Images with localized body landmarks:
★ ★ ★

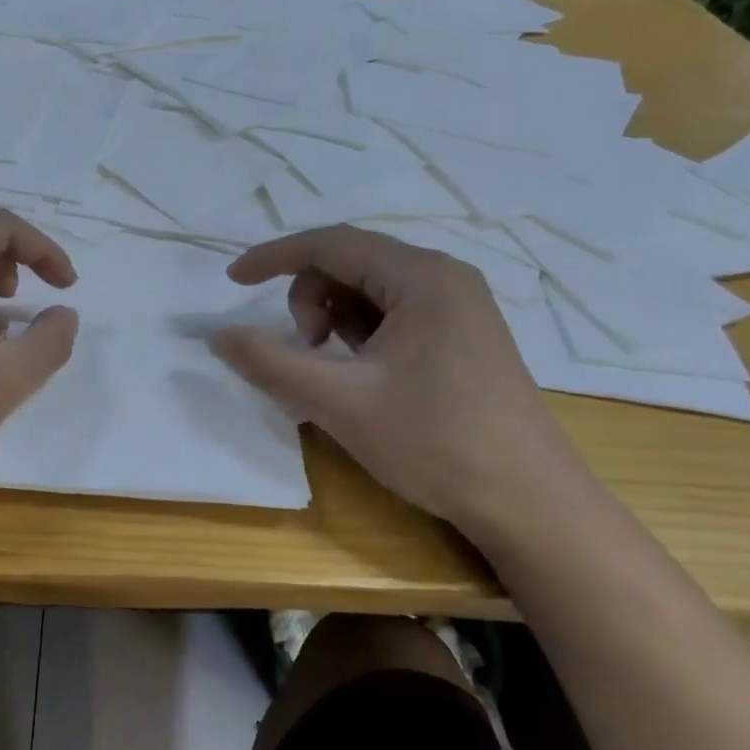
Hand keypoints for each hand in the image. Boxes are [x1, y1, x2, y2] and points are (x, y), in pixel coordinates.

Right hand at [208, 225, 585, 536]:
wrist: (533, 506)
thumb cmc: (435, 443)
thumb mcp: (339, 403)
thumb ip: (269, 362)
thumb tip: (216, 335)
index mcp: (422, 276)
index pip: (330, 243)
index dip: (273, 256)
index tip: (232, 281)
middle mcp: (445, 278)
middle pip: (351, 262)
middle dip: (310, 298)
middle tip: (306, 351)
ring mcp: (459, 308)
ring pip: (371, 291)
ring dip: (334, 318)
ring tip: (334, 371)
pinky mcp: (463, 337)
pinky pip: (394, 315)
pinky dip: (361, 335)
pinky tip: (362, 376)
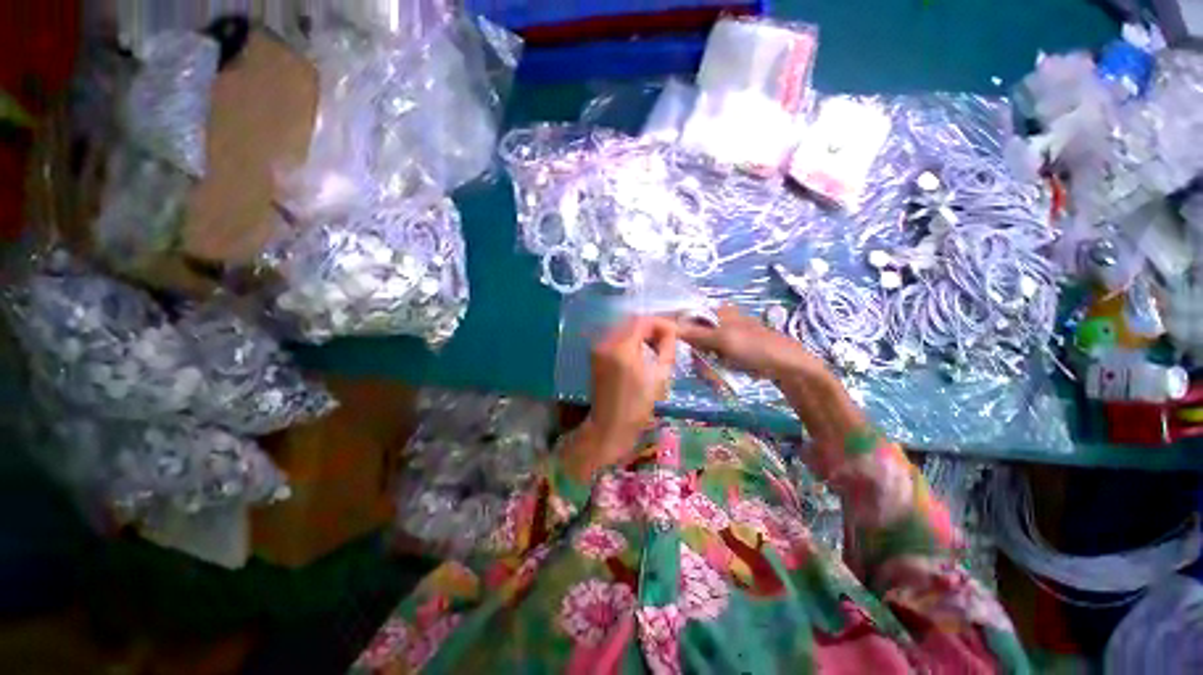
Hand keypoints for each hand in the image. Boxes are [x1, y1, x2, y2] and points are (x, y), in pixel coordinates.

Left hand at [565, 317, 677, 480]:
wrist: (609, 426)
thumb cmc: (638, 406)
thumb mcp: (659, 376)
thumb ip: (666, 348)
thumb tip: (670, 331)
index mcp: (622, 349)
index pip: (642, 321)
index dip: (660, 323)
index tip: (674, 331)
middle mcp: (606, 343)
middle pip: (631, 322)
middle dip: (651, 327)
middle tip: (667, 339)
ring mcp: (598, 348)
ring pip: (623, 328)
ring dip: (640, 332)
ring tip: (656, 345)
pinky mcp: (595, 354)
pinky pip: (615, 338)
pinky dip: (630, 339)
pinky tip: (641, 351)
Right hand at [677, 305, 825, 379]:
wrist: (788, 367)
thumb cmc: (757, 348)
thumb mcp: (724, 339)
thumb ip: (695, 333)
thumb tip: (668, 326)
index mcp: (718, 312)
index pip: (688, 316)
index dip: (678, 331)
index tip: (673, 348)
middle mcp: (718, 323)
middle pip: (692, 338)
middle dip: (695, 356)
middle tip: (703, 368)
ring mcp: (724, 339)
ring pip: (700, 352)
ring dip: (704, 366)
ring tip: (715, 377)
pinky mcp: (730, 353)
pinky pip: (711, 360)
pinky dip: (713, 370)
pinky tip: (719, 378)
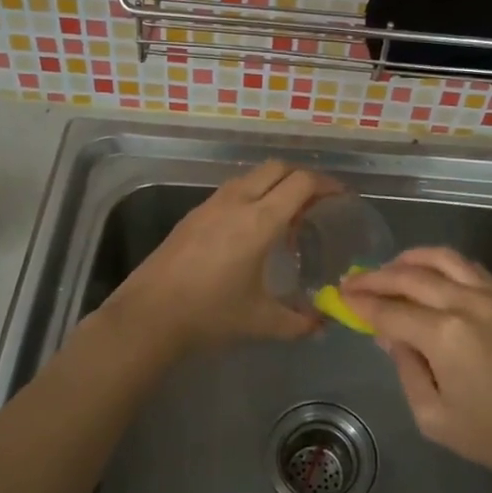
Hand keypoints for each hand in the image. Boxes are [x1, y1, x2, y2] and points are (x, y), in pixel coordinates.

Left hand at [104, 161, 336, 355]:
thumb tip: (323, 324)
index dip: (327, 184)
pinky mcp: (194, 213)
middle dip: (303, 178)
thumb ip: (299, 322)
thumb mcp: (261, 322)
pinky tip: (251, 229)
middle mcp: (238, 202)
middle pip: (279, 168)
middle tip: (317, 204)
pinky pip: (233, 190)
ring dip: (275, 185)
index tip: (341, 197)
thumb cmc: (210, 314)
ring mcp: (212, 203)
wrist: (150, 314)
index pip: (302, 183)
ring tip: (285, 217)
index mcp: (260, 221)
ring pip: (252, 176)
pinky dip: (252, 195)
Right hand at [340, 247, 491, 487]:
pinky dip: (439, 263)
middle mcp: (465, 303)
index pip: (390, 310)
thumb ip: (406, 370)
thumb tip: (389, 336)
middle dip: (376, 277)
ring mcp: (491, 294)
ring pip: (441, 259)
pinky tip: (428, 274)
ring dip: (408, 260)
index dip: (361, 303)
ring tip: (387, 269)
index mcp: (444, 335)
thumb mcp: (436, 417)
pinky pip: (466, 266)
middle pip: (409, 277)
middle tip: (353, 281)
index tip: (340, 297)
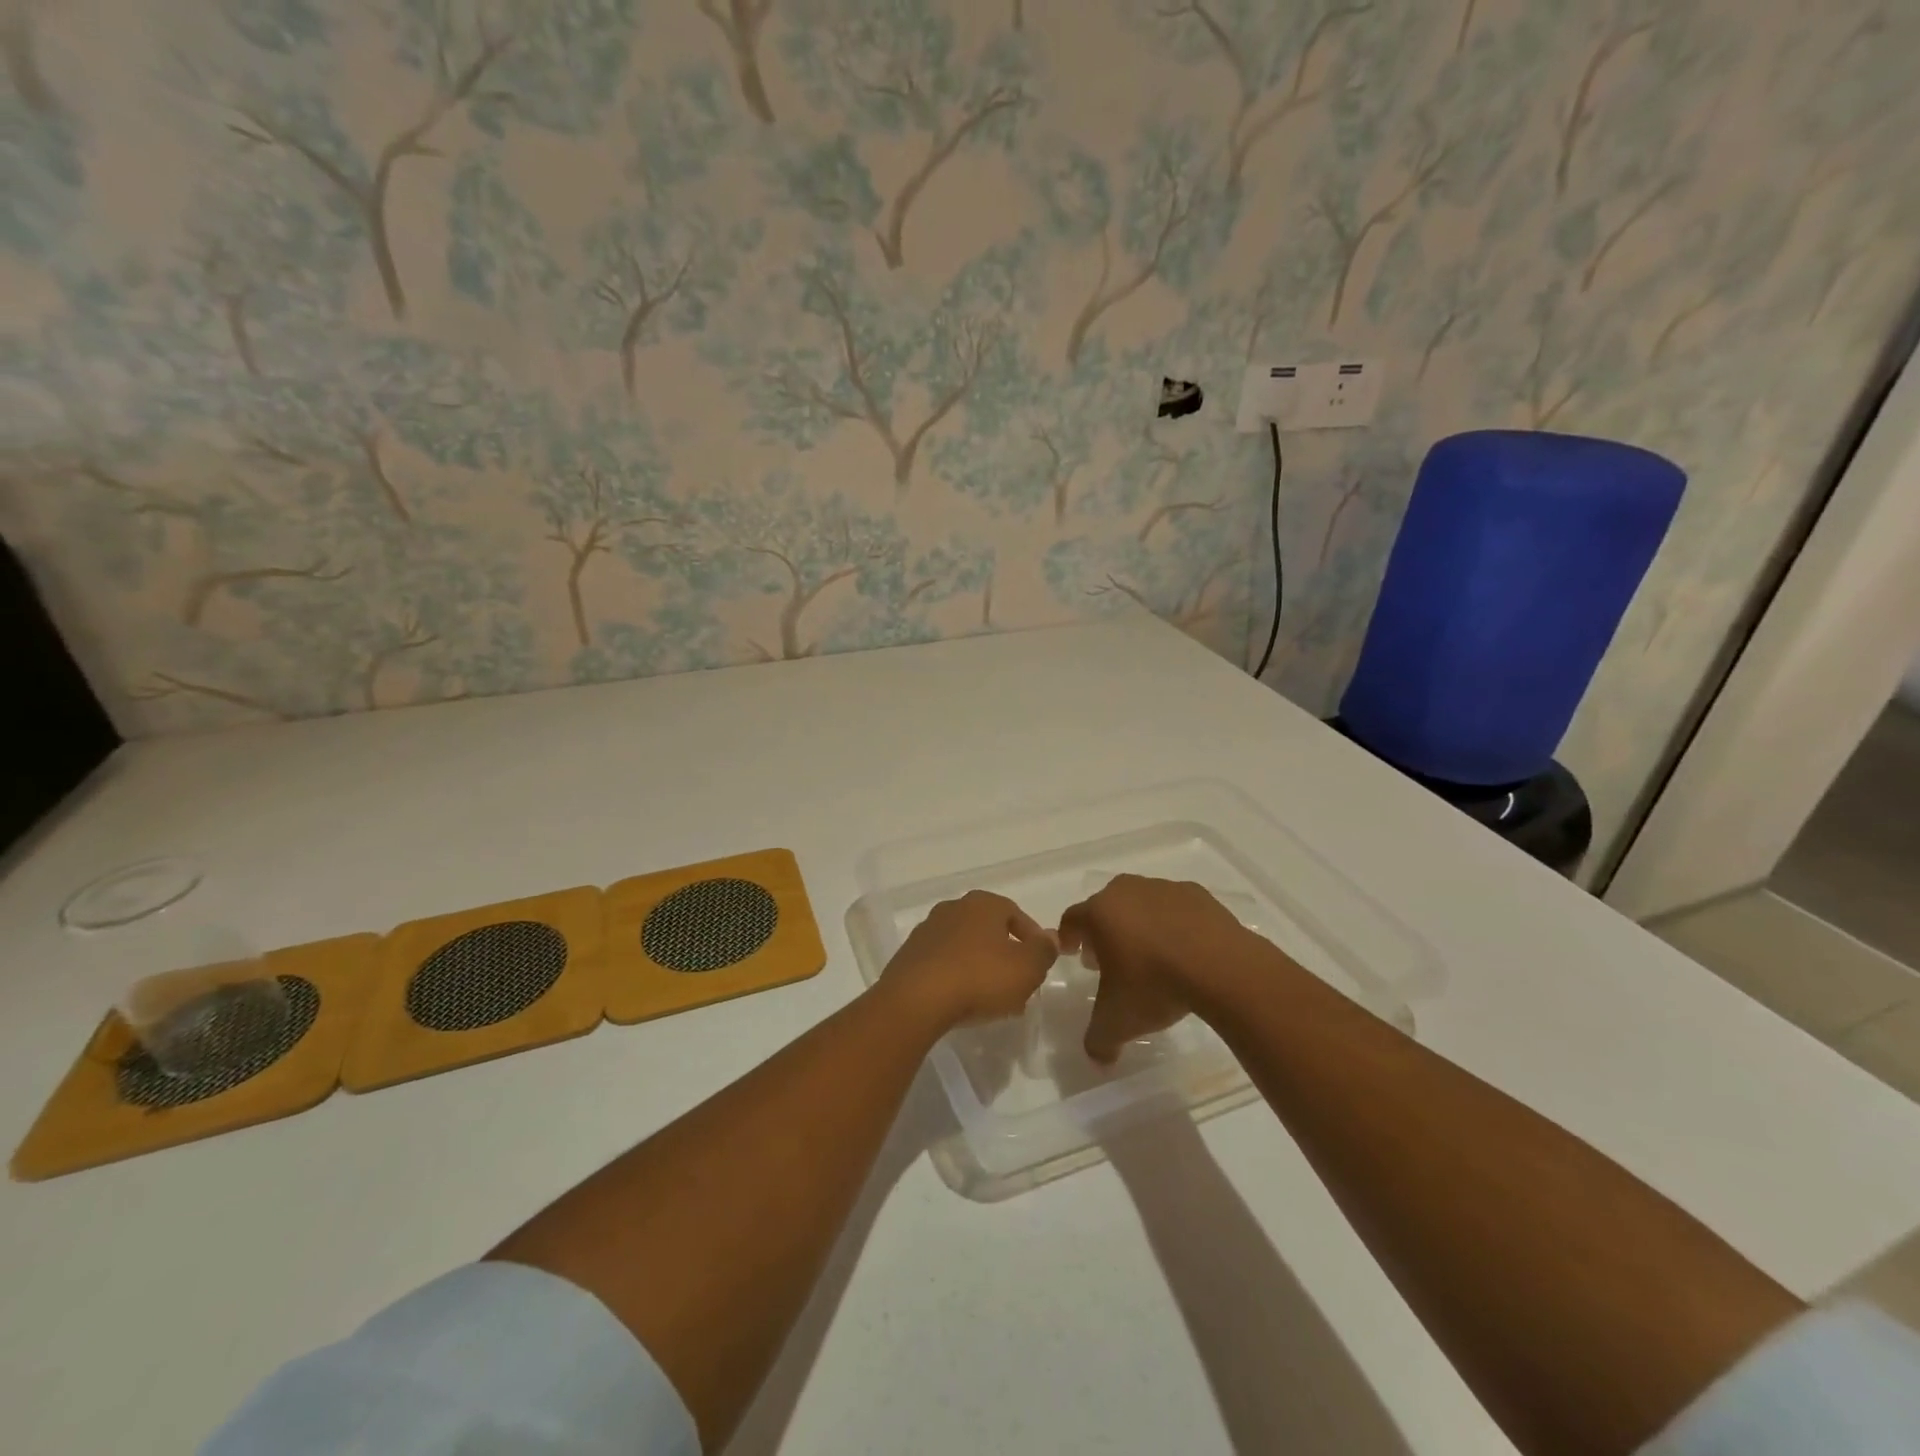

★ ★ ★

Your goal:
Return every line of the records exactly as given, pictures excluded.

Exercise output:
Hand keypoints for each hand in the image. Boxes are [x1, y1, x2, y2] and points are (x, y), in pixel coordinates.

Right hand at [208, 225, 585, 536]:
wrist: (533, 506)
thumb cmc: (435, 443)
thumb mcp: (339, 403)
thumb ip: (269, 362)
thumb tip: (216, 335)
index mcp: (422, 276)
index pip: (330, 243)
index dip: (273, 256)
index tip: (232, 281)
middle mcp: (445, 278)
middle pip: (351, 262)
middle dip: (310, 298)
middle tip: (306, 351)
ring mcp: (459, 308)
ring pip: (371, 291)
ring dip: (334, 318)
ring tip: (334, 371)
pinky mcp: (463, 337)
pinky pip: (394, 315)
pinky dip: (361, 335)
pinky tip: (362, 376)
Hand keypoints for each hand in the image. Boxes are [x1, y1, x2, y2] and points are (x, y), in pixel coordinates.

Left hand at [565, 317, 677, 480]:
wrist: (609, 426)
thumb cmc: (638, 406)
thumb mcp: (659, 376)
thumb ip: (666, 348)
thumb tip: (670, 331)
index mcp: (622, 349)
index pip: (642, 321)
index dip: (660, 323)
index tip: (674, 331)
middle mcp: (606, 343)
middle pip: (631, 322)
middle dip: (651, 327)
middle tip: (667, 339)
ring mcp: (598, 348)
ring pip: (623, 328)
ring dip: (640, 332)
ring tip: (656, 345)
pinky mcp: (595, 354)
pinky pip: (615, 338)
pinky dip: (630, 339)
pinky tip: (641, 351)
Right hand at [677, 305, 825, 379]:
wrist: (788, 367)
thumb cmc: (757, 348)
thumb mcp: (724, 339)
thumb ip: (695, 333)
thumb tip: (668, 326)
index mcp: (718, 312)
index pip: (688, 316)
index dip: (678, 331)
index tip: (673, 348)
middle mcp: (718, 323)
middle pip: (692, 338)
middle dip: (695, 356)
middle tip: (703, 368)
ring mcp: (724, 339)
ring pip: (700, 352)
ring dip: (704, 366)
ring tip: (715, 377)
pinky mcp: (730, 353)
pinky pip: (711, 360)
pinky dip: (713, 370)
pinky tip: (719, 378)
Hand keypoints for each hand in the image. Boxes are [x1, y1, x2, y2] and points are (x, y), in pixel coordinates.

Left hand at [104, 161, 336, 355]:
thumb tip: (323, 324)
index dip: (327, 184)
pinky mcp: (194, 213)
middle dip: (303, 178)
thumb ip: (299, 322)
thumb mcp: (261, 322)
pinky tip: (251, 229)
middle mcp: (238, 202)
middle pip: (279, 168)
middle tip: (317, 204)
pinky pip: (233, 190)
ring dip: (275, 185)
index tip: (341, 197)
thumb cmc: (210, 314)
ring mcp: (212, 203)
wrist: (150, 314)
index pip: (302, 183)
ring tip: (285, 217)
index mcp: (260, 221)
ring pip: (252, 176)
pinky dip: (252, 195)
Right hand at [340, 247, 491, 487]:
pinky dip: (439, 263)
middle mcp: (465, 303)
index pip: (390, 310)
thumb ip: (406, 370)
thumb tip: (389, 336)
middle dip: (376, 277)
ring mcp: (491, 294)
ring pip: (441, 259)
pinky tip: (428, 274)
ring dip: (408, 260)
index dip: (361, 303)
ring tip: (387, 269)
index mcp: (444, 335)
thumb mcp: (436, 417)
pinky pip: (466, 266)
middle pip: (409, 277)
middle tip: (353, 281)
index tip: (340, 297)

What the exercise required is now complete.